What does the slope of a force vs velocity graph represent?

1 Answer. Literally the slope means force per unit distance or force gradient.

What does a force vs time graph represent?

The net force vs. time graph represents the change in momentum (also known as the impulse).

Why does force decrease as velocity increases?

Because it takes a finite amount of time for cross-bridges to attach, as filaments slide past one another faster and faster (i.e., as the muscle shortens with increasing velocity), force decreases due to the lower number of cross-bridges attached.

Is force equal to velocity?

The acceleration of an object depends on the mass of the object and the amount of force applied. His second law defines a force to be equal to change in momentum (mass times velocity) per change in time.

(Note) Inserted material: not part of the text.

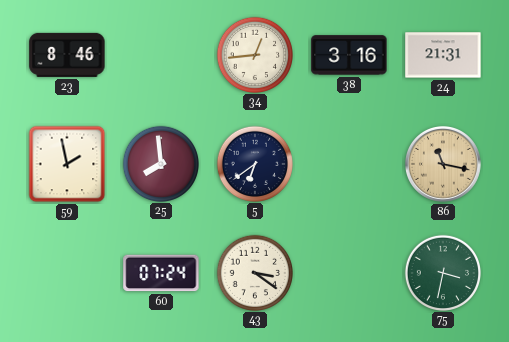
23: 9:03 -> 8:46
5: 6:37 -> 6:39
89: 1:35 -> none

What is the area of a force vs position graph?

Work is the area under the curve of the force vs. position graph. Areas above the position axis are positive work and areas below the axis are negative work.

How is force described graphically?

Answer. Answer: Force is measured in this way by considering the beginning of a line to be the point at which the force is applied, the length of the line to be its magnitude, and the direction of the line to be the direction of the force..

What does a force vs acceleration graph represent?

The slope of the acceleration vs. force graph represents the reciprocal of the mass of the system.

Does force depend on velocity?

The viscous force that a fluid exerts on a particle depends on velocity, F = F(v).

Is velocity or acceleration related to force?

It states that the rate of change of velocity of an object is directly proportional to the force applied and takes place in the direction of the force. It is summarized by the equation: Force (N) = mass (kg) × acceleration (m/s²). Thus, an object of constant mass accelerates in proportion to the force applied.

How do you read a position vs force graph?

Work is the area under the curve of the force vs. position graph. Areas above the position axis are positive work and areas below the axis are negative work. If the force is not constant, we can divide the graph into sections with simpler shapes and add up the work in each section.

How do you solve forces graphically?

In order to resolve these forces graphically, one must first extend the lines of action of two concurrent forces until they intersect. This intersection is known as the point of origin for the system. Both forces, as well as the resultant, must ALL act either away from or toward the point of origin.

What is the unit of force and how is described graphically?